# PASSAGE FOR REVIEW:
= = =

Interview with Sandy Puc, Founder of Now I Lay Me Down To Sleep (NILMDTS)

June 17, 2016

On Tuesday morning, I had the absolute pleasure of speaking with one of the Founders of Now I Lay Me Down To Sleep, Sandy Puc. I was humbled that she would take the time for us, but I’m so glad she did. There is some hearty advice, touching stories and ways to get involved in her interview. I hope you have a moment to read her responses.

The story of how this organization began is absolutely breathtaking.

I would love to know when and how Now I Lay Me Down To Sleep got started?

In 2005 we received a call at my studio. We have portrait displays in most of the area hospitals that show traditional mothers/fathers and babies. We received a phone call from a distraught father whose baby had a condition that was terminal, and was going to be removed from life support. (Parents are Cheryl and Mike Haggard)

We said yes to this, although we didn’t normally do sessions like this, but he obviously really wanted this to happen so we set up an appointment that evening to come in and do the session. When we got there the son was covered in tubes and wires. The father requested that we take pictures of him with the tubes and wires, while he was alive, but also asked if we consider waiting until their son passed away. Cheryl, the baby’s mother really wanted to get some pictures of her holding him, touching him without all the tubes and wires. Of course, I was a little overwhelmed. I would have never imagined doing something like that, but I knew that this was something very important to her and that it would help her in her healing process. We did in fact do a session with Baby Maddox for about 45 minutes while he was alive, photographing his hands, his fingers his toes and everything we could show. We stepped out of the room, and they removed him off life support. About 45 minutes later we were able to come back and photograph him after he passed away. Really those were the images that were the most beautiful, in the sense that he looked just like a beautiful little naked baby. Cheryl really had the chance to touch him kiss him, hold him and be close to him.

= = =

# Collected data:
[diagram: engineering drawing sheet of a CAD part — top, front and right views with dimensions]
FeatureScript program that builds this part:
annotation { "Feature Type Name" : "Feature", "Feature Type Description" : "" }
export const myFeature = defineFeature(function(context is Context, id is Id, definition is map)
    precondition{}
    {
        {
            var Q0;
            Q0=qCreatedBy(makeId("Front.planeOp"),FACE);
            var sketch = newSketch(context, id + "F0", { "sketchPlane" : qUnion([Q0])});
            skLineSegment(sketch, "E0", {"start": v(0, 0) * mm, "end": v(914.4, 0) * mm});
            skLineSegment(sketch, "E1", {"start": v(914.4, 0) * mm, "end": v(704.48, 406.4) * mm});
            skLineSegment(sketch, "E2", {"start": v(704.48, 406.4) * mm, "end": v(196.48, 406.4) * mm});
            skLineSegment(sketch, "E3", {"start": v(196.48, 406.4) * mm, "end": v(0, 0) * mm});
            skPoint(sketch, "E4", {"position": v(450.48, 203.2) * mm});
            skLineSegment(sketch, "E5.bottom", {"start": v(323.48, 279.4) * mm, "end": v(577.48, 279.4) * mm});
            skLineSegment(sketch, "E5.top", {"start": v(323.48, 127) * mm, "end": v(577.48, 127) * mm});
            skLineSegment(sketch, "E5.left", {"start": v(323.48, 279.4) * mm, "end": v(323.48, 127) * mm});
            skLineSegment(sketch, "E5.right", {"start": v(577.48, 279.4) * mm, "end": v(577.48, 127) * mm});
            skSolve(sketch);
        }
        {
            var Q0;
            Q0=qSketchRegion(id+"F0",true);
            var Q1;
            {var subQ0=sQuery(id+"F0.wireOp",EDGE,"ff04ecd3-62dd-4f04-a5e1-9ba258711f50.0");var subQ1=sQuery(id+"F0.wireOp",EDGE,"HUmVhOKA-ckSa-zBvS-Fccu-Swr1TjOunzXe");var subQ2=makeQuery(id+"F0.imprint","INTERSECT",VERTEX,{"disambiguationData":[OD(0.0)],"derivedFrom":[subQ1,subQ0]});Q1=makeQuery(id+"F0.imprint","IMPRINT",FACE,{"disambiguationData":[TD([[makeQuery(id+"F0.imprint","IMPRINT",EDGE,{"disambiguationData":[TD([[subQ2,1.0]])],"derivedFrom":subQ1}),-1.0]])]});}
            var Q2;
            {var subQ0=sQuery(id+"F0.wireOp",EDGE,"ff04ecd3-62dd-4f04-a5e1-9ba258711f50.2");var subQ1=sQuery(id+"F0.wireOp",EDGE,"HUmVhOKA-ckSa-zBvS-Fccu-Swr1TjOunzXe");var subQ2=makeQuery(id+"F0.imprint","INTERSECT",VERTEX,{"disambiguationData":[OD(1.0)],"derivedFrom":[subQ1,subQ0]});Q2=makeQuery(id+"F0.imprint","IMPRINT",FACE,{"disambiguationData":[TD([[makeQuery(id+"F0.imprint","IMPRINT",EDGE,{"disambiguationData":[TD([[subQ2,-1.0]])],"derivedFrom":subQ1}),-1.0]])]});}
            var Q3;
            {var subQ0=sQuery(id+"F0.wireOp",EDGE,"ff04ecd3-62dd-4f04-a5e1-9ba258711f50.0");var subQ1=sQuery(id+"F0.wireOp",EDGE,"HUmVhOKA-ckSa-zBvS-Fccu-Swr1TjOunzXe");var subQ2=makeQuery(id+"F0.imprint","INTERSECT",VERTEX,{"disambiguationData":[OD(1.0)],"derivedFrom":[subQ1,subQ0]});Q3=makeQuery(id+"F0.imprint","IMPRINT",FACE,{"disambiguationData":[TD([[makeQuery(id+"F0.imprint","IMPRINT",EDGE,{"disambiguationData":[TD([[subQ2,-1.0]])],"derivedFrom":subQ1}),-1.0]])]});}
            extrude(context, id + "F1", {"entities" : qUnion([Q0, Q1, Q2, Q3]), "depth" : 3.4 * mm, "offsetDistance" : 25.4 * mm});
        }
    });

= = =

# TASKS TO CARRY OUT:
1. Transcribe a passage from the interview with Sandy Puc, beginning at the words "Interview with Sandy" and stopping after the words "and Mike Haggard)".
2. According to the interview with Sandy Puc, for about how long did the session with Baby Maddox last while he was alive?

# TASK-BY-TASK SOLUTIONS:
1.
Interview with Sandy Puc, Founder of Now I Lay Me Down To Sleep (NILMDTS)

June 17, 2016

On Tuesday morning, I had the absolute pleasure of speaking with one of the Founders of Now I Lay Me Down To Sleep, Sandy Puc. I was humbled that she would take the time for us, but I’m so glad she did. There is some hearty advice, touching stories and ways to get involved in her interview. I hope you have a moment to read her responses.

The story of how this organization began is absolutely breathtaking.

I would love to know when and how Now I Lay Me Down To Sleep got started?

In 2005 we received a call at my studio. We have portrait displays in most of the area hospitals that show traditional mothers/fathers and babies. We received a phone call from a distraught father whose baby had a condition that was terminal, and was going to be removed from life support. (Parents are Cheryl and Mike Haggard)

2. About 45 minutes.